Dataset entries

□ □ □

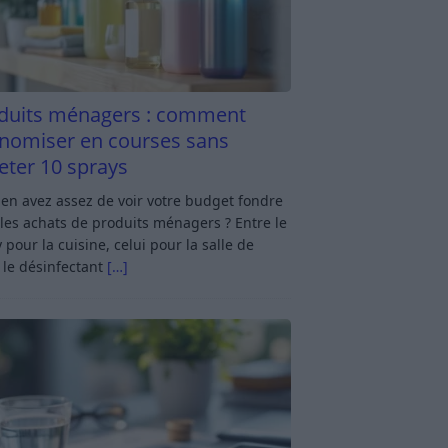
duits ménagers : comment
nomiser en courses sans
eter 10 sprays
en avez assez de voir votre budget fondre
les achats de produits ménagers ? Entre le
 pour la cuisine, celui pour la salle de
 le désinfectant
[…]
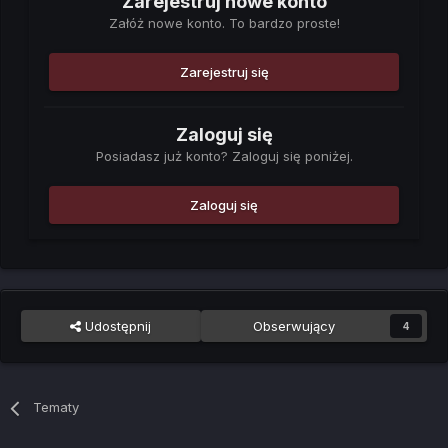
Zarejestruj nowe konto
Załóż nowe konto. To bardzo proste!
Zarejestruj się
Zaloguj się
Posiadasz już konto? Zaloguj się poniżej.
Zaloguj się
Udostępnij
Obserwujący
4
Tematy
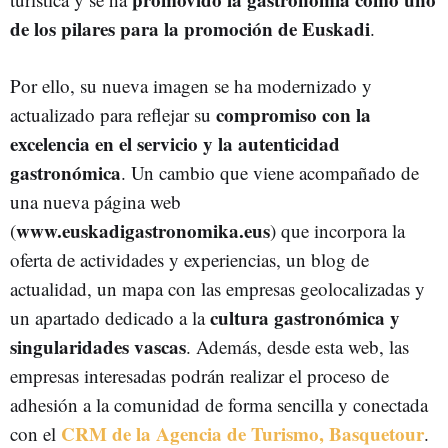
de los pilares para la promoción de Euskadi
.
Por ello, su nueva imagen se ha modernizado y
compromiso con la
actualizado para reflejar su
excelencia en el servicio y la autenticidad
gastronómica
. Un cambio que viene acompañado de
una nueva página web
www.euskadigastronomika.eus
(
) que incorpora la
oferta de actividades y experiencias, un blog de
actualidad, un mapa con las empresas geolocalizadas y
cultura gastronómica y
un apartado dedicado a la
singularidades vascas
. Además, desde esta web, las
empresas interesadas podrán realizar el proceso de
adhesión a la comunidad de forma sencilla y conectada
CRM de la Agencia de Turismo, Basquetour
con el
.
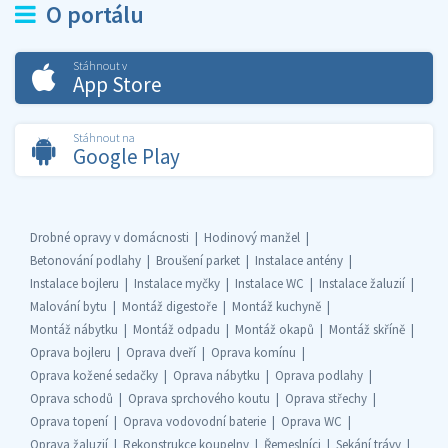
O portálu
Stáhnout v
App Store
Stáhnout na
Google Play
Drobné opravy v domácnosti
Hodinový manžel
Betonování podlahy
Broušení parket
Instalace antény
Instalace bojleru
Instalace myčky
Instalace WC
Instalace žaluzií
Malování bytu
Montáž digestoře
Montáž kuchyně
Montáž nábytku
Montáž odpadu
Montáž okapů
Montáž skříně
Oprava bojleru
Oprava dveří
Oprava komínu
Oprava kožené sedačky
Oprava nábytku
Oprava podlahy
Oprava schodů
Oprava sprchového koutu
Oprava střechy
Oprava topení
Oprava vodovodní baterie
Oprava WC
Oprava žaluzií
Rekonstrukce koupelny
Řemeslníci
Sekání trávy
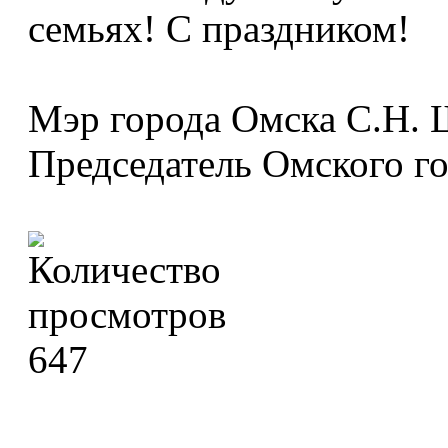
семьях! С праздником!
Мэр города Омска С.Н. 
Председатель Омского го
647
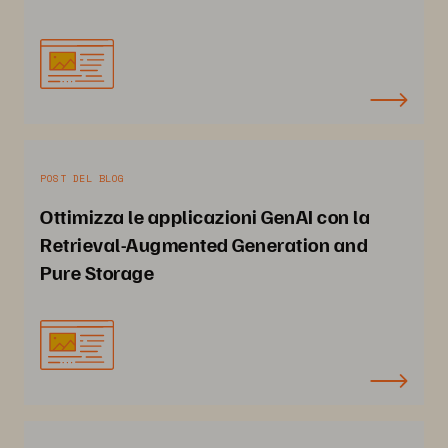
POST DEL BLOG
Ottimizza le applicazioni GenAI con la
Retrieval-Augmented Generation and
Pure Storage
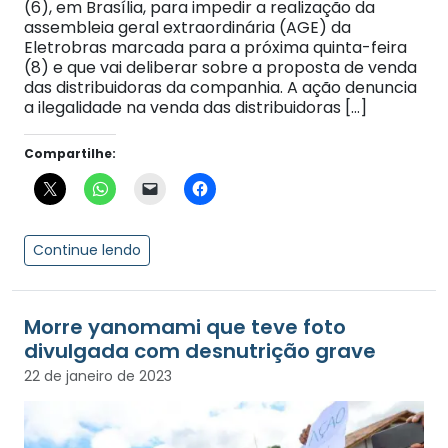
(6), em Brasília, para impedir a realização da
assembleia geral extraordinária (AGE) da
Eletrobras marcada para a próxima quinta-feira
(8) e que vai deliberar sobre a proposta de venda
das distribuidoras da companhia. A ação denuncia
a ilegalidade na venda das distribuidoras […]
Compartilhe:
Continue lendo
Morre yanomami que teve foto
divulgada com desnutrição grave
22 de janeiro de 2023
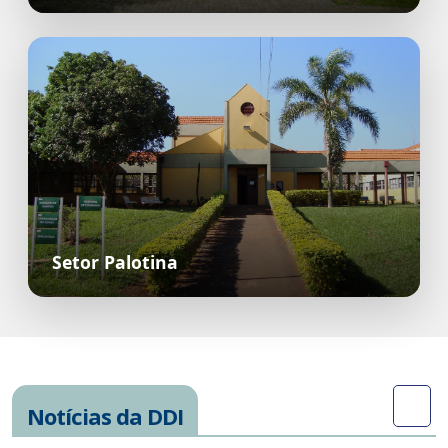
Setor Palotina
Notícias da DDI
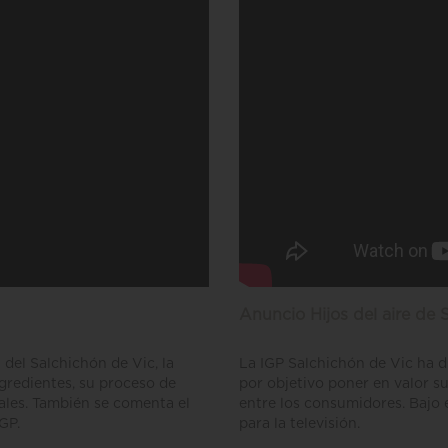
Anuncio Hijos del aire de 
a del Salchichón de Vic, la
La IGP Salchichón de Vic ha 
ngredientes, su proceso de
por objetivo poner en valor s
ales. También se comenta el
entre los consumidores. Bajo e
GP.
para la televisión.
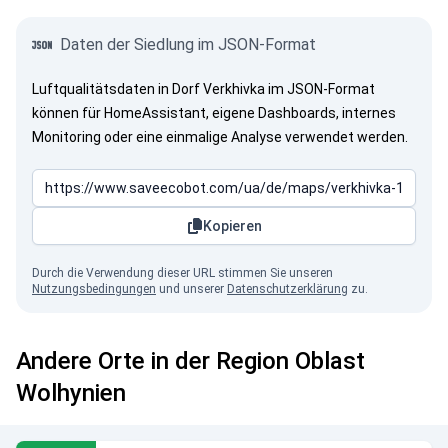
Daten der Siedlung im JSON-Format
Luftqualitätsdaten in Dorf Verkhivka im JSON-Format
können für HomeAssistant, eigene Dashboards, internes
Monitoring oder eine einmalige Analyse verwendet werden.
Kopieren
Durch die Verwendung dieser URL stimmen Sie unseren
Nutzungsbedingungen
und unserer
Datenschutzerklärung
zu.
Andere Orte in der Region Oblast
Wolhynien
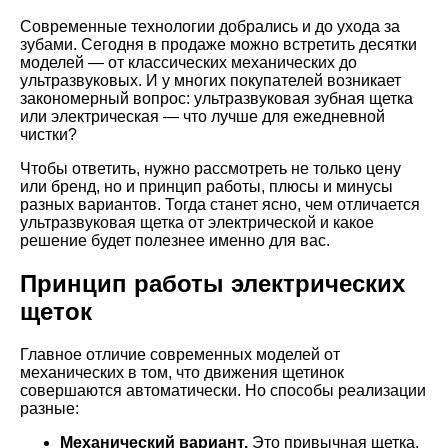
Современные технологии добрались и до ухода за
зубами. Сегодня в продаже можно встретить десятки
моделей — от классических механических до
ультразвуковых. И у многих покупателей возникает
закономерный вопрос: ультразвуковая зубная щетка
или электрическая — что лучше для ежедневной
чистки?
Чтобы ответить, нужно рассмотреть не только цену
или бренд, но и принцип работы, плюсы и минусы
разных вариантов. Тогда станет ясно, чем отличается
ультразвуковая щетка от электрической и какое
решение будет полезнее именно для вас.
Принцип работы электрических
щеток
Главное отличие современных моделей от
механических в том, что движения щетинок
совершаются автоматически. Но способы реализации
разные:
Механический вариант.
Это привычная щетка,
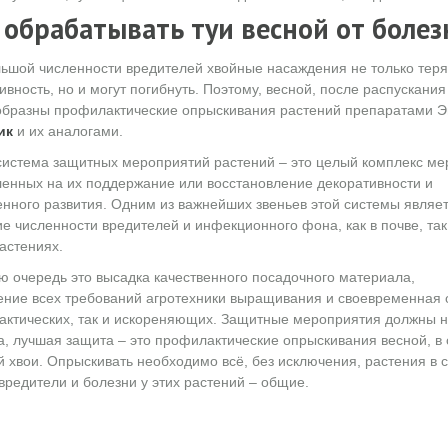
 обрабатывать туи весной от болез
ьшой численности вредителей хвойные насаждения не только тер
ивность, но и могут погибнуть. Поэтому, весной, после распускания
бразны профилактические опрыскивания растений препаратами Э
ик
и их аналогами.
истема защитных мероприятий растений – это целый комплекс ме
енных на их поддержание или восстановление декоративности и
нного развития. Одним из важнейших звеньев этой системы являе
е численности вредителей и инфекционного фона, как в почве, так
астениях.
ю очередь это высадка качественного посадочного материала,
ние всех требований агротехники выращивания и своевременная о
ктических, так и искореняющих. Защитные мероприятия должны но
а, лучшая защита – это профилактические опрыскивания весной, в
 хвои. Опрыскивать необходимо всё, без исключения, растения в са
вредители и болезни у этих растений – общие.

□ □ □

#### INSTRUCTION:
Output the text of all the data above line for line, with every character unchanged. Leave the pictures out of your answer.

#### TASK RESPONSE:
duits ménagers : comment
nomiser en courses sans
eter 10 sprays
en avez assez de voir votre budget fondre
les achats de produits ménagers ? Entre le
 pour la cuisine, celui pour la salle de
 le désinfectant
[…]
Zarejestruj nowe konto
Załóż nowe konto. To bardzo proste!
Zarejestruj się
Zaloguj się
Posiadasz już konto? Zaloguj się poniżej.
Zaloguj się
Udostępnij
Obserwujący
4
Tematy
de los pilares para la promoción de Euskadi
.
Por ello, su nueva imagen se ha modernizado y
compromiso con la
actualizado para reflejar su
excelencia en el servicio y la autenticidad
gastronómica
. Un cambio que viene acompañado de
una nueva página web
www.euskadigastronomika.eus
(
) que incorpora la
oferta de actividades y experiencias, un blog de
actualidad, un mapa con las empresas geolocalizadas y
cultura gastronómica y
un apartado dedicado a la
singularidades vascas
. Además, desde esta web, las
empresas interesadas podrán realizar el proceso de
adhesión a la comunidad de forma sencilla y conectada
CRM de la Agencia de Turismo, Basquetour
con el
.
O portálu
Stáhnout v
App Store
Stáhnout na
Google Play
Drobné opravy v domácnosti
Hodinový manžel
Betonování podlahy
Broušení parket
Instalace antény
Instalace bojleru
Instalace myčky
Instalace WC
Instalace žaluzií
Malování bytu
Montáž digestoře
Montáž kuchyně
Montáž nábytku
Montáž odpadu
Montáž okapů
Montáž skříně
Oprava bojleru
Oprava dveří
Oprava komínu
Oprava kožené sedačky
Oprava nábytku
Oprava podlahy
Oprava schodů
Oprava sprchového koutu
Oprava střechy
Oprava topení
Oprava vodovodní baterie
Oprava WC
Oprava žaluzií
Rekonstrukce koupelny
Řemeslníci
Sekání trávy
семьях! С праздником!
Мэр города Омска С.Н. 
Председатель Омского го
647
POST DEL BLOG
Ottimizza le applicazioni GenAI con la
Retrieval-Augmented Generation and
Pure Storage
(6), em Brasília, para impedir a realização da
assembleia geral extraordinária (AGE) da
Eletrobras marcada para a próxima quinta-feira
(8) e que vai deliberar sobre a proposta de venda
das distribuidoras da companhia. A ação denuncia
a ilegalidade na venda das distribuidoras […]
Compartilhe:
Continue lendo
Morre yanomami que teve foto
divulgada com desnutrição grave
22 de janeiro de 2023
Setor Palotina
Notícias da DDI
Anuncio Hijos del aire de 
a del Salchichón de Vic, la
La IGP Salchichón de Vic ha 
ngredientes, su proceso de
por objetivo poner en valor s
ales. También se comenta el
entre los consumidores. Bajo e
GP.
para la televisión.
Daten der Siedlung im JSON-Format
Luftqualitätsdaten in Dorf Verkhivka im JSON-Format
können für HomeAssistant, eigene Dashboards, internes
Monitoring oder eine einmalige Analyse verwendet werden.
Kopieren
Durch die Verwendung dieser URL stimmen Sie unseren
Nutzungsbedingungen
und unserer
Datenschutzerklärung
zu.
Andere Orte in der Region Oblast
Wolhynien
Современные технологии добрались и до ухода за
зубами. Сегодня в продаже можно встретить десятки
моделей — от классических механических до
ультразвуковых. И у многих покупателей возникает
закономерный вопрос: ультразвуковая зубная щетка
или электрическая — что лучше для ежедневной
чистки?
Чтобы ответить, нужно рассмотреть не только цену
или бренд, но и принцип работы, плюсы и минусы
разных вариантов. Тогда станет ясно, чем отличается
ультразвуковая щетка от электрической и какое
решение будет полезнее именно для вас.
Принцип работы электрических
щеток
Главное отличие современных моделей от
механических в том, что движения щетинок
совершаются автоматически. Но способы реализации
разные:
Механический вариант.
Это привычная щетка,
 обрабатывать туи весной от болез
ьшой численности вредителей хвойные насаждения не только тер
ивность, но и могут погибнуть. Поэтому, весной, после распускания
бразны профилактические опрыскивания растений препаратами Э
ик
и их аналогами.
истема защитных мероприятий растений – это целый комплекс ме
енных на их поддержание или восстановление декоративности и
нного развития. Одним из важнейших звеньев этой системы являе
е численности вредителей и инфекционного фона, как в почве, так
астениях.
ю очередь это высадка качественного посадочного материала,
ние всех требований агротехники выращивания и своевременная о
ктических, так и искореняющих. Защитные мероприятия должны но
а, лучшая защита – это профилактические опрыскивания весной, в
 хвои. Опрыскивать необходимо всё, без исключения, растения в са
вредители и болезни у этих растений – общие.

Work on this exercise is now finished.